Por outro lado, costuma ignorar alguns fatos importantes sobre a responsabilidade sobre o desmatamento no país. Veja alguns dados apresentados pelo Relatório Anual de Desmatamento do MapBiomas – que é uma espécie de raio-X sobre a evolução do uso do solo no país.
Na versão mais recente, deste ano, relativa a dados do ano passado, o RAD aponta que:
- Apesar de apenas 0,8% dos imóveis cadastrados no Cadastro Ambiental Rural (CAR) terem algum registro de desmatamento em 2024, eles respondem por 88,7% de toda a área desmatada no país.
- Do total de 62.508 imóveis cadastrados no CAR com desmatamento validado em 2024, 46,3% foram reincidentes, ou seja, já tiveram registro de desmatamento em anos anteriores.
- 38,8% dos imóveis no CAR com alerta de desmatamento estão concentrados na Amazônia; Já o Pantanal (99,5%) e o Cerrado (95,5%) têm quase a totalidade do desmatamento no bioma em 2024, em áreas cadastradas no CAR.
- O desmatamento por pressão da agropecuária responde por mais de 97% de toda a perda de vegetação nativa no Brasil nos últimos seis anos.
Lembrando que o desmatamento é a principal fonte de emissões de gases de efeito estufa do Brasil. Para o país reduzir sua contribuição com o aquecimento global, é imprescindível atuar sobre esse problema. E aí pouco importa se o desmatamento é ilegal ou legal. Uma vez que a floresta desaparece, o carbono vai para a atmosfera. É uma questão de química.
Quer dizer. Nada mais justo que caiba ao setor colaborar para reduzir isso.
Logo que o Plano Clima saiu, eu perguntei pro Aloisio Melo, que é o secretário de Mudança do Clima, qual foi a lógica por trás da estratégia. Ele disse que a ideia foi considerar o “agente responsável” pelo desmatamento – ou seja, dar mais clareza sobre a responsabilidade pelo problema. O que faz sentido, uma vez que o plano tem como objetivo orientar políticas públicas para conter essas emissões.

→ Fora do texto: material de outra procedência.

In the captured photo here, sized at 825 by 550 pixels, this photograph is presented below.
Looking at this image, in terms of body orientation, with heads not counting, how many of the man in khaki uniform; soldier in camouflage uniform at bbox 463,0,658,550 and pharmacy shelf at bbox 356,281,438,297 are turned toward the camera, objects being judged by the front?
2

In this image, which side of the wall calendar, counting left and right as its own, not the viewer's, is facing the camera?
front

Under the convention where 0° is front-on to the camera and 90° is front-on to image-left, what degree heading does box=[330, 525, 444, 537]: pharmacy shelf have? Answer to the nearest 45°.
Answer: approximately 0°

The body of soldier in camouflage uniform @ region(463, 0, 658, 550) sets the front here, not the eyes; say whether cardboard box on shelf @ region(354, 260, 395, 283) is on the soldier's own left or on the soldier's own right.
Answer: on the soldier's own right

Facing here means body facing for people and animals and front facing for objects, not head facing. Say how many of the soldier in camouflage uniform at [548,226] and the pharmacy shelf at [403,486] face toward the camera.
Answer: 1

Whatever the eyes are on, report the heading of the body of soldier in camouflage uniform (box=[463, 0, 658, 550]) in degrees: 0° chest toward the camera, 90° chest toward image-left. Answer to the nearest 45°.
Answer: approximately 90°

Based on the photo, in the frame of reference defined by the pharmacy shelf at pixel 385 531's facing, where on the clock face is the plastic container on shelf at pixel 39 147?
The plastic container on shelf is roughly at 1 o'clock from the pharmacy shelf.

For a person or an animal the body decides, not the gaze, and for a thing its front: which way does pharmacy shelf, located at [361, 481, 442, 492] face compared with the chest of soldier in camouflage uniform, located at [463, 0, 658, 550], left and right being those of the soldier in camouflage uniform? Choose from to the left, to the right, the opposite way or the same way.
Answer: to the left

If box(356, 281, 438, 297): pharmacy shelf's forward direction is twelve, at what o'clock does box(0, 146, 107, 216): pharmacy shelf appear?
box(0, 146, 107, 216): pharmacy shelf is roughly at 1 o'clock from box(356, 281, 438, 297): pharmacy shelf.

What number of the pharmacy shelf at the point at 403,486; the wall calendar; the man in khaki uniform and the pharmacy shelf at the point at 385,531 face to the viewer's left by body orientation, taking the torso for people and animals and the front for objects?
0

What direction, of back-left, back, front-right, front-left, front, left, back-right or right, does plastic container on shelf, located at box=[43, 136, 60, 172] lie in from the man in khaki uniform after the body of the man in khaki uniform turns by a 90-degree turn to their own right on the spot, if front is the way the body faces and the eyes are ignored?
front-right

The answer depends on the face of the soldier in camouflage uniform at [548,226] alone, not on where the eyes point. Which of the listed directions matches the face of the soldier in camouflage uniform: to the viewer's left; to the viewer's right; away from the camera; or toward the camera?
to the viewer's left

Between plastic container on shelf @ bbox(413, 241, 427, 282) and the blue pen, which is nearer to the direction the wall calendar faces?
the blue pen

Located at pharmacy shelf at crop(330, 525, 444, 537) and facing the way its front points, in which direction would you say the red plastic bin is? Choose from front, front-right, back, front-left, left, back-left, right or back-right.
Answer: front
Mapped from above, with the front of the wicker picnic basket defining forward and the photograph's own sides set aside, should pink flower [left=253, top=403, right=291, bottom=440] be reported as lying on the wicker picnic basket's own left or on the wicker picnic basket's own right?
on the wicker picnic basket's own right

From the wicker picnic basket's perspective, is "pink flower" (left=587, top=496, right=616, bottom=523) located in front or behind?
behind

Ontem, na comissão do Senado, ele também explicou isso: “O Plano Clima é um plano de ação para fins domésticos, nacionais, que está organizado em termos de quais são as competências institucionais em cada um dos temas. Quais são as políticas públicas que incidem sobre aquelas emissões. Quais são os agentes privados ou públicos que tomam decisões para aumentar ou diminuir as emissões. Então, a lógica de organização é um plano de ação.”
Há um plano setorial voltado para combater o desmatamento em terras públicas, como unidades de conservação, terras indígenas e áreas não destinadas – que está sob responsabilidade do Ministério do Meio Ambiente.
“E no plano da agricultura pecuária, todas as emissões e remoções que ocorrem relacionadas às atividades agropecuárias, seja nos estabelecimentos imóveis rurais, pequenos, médios, grandes, agricultura familiar. A gente incluiu também assentamentos e territórios quilombolas por entender que são áreas que têm essa finalidade produtiva.Em termos de emissão ou remoção das atividades nesses imóveis, propõe-se contabilizar aí”, disse Melo.
Já Marcelo Morandi, da Embrapa, alegou que se “atribuiu para o setor agropecuário o controle de algo que não está na gestão do setor agropecuário fazê-lo enquanto política pública”. Segundo ele, “quem tem a gestão sobre autorização ou não de desmatamento legal ou fiscalização e controle de desmatamento ilegal, não são os ministérios ligados ao setor agropecuário”.
Já estava previsto que ainda haveria ajustes no Plano Clima – é justamente para isso que ele foi à consulta pública. Aguardemos para ver o que pode mudar. Mas certamente vai ser mais uma queda de braço entre agro e governo.